What you are asked to do: Among the entries below, find the lines with the word "filter" and return them.
BEGIN Dataset records
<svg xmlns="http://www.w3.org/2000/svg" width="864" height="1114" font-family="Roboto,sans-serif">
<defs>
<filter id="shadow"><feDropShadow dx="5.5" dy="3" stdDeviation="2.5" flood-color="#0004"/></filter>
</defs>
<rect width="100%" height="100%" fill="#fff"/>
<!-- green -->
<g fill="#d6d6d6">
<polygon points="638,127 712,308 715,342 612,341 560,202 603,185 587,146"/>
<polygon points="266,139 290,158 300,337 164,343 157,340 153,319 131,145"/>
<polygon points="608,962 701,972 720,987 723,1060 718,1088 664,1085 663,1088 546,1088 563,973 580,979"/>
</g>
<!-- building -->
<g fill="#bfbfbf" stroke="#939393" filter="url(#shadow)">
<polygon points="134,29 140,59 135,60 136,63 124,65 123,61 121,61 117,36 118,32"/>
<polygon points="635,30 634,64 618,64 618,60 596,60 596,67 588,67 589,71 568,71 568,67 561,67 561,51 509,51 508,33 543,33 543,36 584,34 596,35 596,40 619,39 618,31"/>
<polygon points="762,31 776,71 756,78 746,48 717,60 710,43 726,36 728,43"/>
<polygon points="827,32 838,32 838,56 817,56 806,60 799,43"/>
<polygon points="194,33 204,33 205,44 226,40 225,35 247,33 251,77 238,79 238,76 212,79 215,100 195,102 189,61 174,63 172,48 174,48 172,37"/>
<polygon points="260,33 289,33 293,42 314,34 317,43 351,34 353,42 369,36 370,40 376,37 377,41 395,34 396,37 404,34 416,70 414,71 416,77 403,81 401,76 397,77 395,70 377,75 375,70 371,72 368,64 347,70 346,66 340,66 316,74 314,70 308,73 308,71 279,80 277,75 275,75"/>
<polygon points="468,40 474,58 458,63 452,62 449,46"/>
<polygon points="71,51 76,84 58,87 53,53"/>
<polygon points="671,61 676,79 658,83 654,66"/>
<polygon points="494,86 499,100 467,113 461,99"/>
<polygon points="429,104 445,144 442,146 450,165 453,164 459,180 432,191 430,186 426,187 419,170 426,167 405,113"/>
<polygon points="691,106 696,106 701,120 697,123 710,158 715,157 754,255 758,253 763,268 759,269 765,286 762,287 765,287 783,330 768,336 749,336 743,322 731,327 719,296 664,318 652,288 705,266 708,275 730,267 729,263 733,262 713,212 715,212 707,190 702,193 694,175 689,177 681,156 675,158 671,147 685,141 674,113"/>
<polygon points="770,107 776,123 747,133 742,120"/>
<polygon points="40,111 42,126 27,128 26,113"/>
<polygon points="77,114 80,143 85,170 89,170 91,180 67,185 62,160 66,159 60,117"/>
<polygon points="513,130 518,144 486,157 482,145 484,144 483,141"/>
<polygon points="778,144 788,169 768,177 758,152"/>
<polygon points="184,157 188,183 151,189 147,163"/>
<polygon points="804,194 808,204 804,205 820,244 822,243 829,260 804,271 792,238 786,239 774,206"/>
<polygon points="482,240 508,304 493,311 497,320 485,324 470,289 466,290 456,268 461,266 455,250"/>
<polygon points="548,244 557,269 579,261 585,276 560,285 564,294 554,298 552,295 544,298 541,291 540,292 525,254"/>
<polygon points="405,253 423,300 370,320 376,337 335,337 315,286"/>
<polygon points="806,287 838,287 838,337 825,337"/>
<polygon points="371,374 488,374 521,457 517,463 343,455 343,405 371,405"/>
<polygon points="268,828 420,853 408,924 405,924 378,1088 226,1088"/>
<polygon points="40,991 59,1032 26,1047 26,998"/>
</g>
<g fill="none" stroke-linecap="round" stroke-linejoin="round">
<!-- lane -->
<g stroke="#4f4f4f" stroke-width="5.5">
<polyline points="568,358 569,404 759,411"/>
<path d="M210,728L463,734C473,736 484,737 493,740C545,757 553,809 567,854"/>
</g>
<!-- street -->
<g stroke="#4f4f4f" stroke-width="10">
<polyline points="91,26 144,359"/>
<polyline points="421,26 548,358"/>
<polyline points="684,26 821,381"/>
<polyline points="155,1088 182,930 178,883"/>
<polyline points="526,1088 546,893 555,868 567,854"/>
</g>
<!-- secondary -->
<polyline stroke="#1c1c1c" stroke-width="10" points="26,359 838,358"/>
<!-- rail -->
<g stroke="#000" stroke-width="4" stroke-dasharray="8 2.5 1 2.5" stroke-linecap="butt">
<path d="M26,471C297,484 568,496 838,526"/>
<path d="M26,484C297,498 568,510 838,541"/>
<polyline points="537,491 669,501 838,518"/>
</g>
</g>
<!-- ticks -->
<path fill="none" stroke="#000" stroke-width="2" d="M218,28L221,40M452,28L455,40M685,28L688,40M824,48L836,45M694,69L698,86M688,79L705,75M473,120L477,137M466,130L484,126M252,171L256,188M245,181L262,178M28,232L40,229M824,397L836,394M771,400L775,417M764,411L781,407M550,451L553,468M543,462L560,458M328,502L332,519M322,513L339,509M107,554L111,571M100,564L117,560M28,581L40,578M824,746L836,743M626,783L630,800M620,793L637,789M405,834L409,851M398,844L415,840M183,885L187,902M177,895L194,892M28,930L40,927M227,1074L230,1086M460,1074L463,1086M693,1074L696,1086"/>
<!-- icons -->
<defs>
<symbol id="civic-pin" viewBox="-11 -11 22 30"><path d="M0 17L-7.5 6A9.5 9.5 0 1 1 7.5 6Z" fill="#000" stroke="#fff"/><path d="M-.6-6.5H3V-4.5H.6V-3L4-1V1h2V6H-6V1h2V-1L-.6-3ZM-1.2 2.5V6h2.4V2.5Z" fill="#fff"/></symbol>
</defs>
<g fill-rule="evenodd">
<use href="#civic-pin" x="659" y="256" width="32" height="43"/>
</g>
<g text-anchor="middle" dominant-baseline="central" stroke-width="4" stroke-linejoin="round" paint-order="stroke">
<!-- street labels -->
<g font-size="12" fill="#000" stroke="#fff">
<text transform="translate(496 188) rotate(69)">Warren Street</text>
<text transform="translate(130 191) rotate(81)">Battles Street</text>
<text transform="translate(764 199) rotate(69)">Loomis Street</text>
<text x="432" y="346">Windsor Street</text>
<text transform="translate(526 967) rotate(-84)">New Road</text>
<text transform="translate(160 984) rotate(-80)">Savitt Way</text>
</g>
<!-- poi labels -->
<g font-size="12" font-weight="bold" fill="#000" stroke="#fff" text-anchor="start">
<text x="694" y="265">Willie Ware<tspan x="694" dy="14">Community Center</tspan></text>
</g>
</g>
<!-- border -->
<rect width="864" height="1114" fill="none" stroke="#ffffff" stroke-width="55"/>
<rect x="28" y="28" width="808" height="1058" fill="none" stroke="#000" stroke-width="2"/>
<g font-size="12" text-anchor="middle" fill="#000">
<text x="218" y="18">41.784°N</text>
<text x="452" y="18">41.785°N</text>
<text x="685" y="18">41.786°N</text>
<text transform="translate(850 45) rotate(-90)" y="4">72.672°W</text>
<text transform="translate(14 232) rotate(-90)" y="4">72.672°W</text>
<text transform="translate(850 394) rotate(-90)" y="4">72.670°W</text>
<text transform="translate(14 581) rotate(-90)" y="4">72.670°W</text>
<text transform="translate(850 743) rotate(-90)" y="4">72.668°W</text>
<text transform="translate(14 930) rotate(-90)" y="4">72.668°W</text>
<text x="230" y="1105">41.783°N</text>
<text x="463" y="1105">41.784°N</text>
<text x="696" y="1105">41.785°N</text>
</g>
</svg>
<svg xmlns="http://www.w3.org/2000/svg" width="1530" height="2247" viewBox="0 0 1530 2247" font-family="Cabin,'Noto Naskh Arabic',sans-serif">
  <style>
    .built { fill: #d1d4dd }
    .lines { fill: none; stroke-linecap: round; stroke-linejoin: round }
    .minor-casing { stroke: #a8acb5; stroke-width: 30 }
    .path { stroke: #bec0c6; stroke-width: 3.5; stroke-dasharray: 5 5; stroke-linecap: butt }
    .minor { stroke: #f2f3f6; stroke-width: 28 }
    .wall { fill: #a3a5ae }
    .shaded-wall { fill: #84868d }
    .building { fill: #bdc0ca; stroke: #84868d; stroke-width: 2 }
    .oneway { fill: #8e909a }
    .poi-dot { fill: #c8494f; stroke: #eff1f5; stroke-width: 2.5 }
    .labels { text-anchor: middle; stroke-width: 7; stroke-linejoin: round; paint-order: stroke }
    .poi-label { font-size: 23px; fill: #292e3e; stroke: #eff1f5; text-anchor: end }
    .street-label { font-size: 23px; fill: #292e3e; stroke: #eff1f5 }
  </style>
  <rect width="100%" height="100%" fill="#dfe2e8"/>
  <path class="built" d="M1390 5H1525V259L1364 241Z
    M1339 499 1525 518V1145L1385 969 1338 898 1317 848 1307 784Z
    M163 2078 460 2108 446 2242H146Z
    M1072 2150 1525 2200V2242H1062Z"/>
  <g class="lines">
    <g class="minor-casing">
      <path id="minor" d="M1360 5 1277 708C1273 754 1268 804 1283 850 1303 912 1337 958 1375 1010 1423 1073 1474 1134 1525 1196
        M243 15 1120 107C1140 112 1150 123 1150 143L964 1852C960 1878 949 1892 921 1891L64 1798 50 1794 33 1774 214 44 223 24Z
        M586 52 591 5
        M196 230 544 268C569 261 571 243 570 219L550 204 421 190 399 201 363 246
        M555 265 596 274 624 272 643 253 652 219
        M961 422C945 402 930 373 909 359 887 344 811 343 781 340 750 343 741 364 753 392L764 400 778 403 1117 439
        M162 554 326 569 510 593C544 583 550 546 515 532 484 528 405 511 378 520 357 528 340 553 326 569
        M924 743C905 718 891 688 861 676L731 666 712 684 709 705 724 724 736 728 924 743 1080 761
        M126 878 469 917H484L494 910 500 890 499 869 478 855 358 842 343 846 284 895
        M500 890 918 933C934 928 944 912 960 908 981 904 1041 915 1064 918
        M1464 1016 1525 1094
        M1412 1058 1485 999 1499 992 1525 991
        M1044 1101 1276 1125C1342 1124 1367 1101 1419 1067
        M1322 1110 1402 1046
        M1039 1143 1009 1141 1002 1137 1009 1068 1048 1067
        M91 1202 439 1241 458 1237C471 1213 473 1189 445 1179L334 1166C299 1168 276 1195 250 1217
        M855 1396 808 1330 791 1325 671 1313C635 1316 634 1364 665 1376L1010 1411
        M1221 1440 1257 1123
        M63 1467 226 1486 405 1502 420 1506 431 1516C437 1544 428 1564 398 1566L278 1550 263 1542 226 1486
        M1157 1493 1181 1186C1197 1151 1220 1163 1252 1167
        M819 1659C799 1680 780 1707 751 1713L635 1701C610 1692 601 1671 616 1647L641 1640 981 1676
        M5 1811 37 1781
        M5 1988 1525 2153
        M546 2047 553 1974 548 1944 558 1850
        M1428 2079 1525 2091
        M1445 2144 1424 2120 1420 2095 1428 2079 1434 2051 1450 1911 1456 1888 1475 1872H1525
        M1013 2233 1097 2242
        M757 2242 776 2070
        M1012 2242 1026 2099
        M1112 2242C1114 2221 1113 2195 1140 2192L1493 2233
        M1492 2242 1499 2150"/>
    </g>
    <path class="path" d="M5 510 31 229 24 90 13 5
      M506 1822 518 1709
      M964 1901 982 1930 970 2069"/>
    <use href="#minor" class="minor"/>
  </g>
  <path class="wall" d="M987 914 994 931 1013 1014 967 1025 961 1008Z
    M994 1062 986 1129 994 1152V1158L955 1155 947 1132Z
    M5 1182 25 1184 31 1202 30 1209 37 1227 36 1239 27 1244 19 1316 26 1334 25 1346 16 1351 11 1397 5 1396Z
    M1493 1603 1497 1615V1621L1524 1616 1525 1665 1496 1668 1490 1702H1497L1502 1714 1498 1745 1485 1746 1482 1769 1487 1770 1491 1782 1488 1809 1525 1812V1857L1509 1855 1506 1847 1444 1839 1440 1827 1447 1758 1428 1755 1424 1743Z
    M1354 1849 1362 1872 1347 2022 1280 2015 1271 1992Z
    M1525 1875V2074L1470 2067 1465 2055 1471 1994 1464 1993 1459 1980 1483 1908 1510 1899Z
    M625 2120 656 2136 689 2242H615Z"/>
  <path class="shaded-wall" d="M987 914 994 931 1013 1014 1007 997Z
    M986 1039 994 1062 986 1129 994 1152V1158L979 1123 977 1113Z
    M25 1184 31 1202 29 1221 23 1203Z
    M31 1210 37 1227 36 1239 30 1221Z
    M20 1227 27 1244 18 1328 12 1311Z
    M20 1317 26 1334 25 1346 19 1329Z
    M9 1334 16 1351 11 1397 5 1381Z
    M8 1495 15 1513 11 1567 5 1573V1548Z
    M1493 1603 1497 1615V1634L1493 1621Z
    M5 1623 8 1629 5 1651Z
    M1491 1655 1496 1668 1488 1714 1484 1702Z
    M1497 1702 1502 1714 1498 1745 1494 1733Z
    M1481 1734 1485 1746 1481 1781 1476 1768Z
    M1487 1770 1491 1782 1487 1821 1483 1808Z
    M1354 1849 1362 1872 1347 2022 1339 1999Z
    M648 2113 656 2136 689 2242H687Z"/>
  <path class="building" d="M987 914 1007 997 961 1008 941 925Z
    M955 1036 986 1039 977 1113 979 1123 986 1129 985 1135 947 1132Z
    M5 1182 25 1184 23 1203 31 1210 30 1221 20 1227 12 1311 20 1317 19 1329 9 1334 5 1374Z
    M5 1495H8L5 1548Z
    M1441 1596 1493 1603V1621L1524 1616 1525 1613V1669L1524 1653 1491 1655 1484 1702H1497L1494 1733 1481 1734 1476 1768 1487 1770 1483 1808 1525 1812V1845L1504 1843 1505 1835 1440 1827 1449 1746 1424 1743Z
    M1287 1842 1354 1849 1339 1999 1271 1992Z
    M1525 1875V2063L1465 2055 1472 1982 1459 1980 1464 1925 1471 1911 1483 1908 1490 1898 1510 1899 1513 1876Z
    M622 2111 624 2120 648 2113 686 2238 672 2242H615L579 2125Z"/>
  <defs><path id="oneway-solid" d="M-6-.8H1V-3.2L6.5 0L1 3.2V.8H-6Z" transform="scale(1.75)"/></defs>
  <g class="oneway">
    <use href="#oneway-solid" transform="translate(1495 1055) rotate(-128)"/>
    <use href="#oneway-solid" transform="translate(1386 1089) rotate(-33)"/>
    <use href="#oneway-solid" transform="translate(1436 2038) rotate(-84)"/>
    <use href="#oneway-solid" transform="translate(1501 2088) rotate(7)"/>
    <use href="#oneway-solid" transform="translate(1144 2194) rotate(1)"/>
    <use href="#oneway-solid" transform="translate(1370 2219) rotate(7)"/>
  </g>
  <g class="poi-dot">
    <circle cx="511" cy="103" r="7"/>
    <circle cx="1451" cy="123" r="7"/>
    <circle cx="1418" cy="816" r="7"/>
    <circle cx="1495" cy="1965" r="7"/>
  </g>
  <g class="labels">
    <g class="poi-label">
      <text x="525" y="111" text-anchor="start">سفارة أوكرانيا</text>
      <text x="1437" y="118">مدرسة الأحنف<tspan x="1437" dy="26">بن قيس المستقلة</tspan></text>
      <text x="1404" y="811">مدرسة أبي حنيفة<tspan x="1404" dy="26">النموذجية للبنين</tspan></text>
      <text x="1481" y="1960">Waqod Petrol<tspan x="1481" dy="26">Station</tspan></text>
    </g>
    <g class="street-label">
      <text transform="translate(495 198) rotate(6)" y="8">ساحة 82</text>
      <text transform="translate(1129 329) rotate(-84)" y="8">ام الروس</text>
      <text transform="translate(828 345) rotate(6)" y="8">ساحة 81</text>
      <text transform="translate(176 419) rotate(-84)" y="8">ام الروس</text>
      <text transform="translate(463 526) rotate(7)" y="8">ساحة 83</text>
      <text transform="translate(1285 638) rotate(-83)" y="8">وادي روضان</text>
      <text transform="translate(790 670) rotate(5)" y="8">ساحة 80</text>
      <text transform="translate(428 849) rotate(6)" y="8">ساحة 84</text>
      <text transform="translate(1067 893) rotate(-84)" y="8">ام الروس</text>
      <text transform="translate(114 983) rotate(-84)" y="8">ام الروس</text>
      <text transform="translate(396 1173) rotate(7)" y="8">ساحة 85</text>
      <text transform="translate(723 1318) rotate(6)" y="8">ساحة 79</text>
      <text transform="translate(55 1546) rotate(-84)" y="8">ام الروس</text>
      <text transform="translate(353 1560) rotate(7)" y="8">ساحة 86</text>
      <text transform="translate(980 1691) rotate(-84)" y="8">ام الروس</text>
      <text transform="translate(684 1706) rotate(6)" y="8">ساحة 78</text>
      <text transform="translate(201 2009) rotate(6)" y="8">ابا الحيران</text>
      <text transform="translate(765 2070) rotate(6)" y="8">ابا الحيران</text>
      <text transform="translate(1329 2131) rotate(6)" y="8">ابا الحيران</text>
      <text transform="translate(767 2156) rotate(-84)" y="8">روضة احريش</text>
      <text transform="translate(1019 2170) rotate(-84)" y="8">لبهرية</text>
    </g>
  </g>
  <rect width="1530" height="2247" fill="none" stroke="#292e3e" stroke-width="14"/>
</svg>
END Dataset records
Answer to this problem:
<filter id="shadow"><feDropShadow dx="5.5" dy="3" stdDeviation="2.5" flood-color="#0004"/></filter>
<g fill="#bfbfbf" stroke="#939393" filter="url(#shadow)">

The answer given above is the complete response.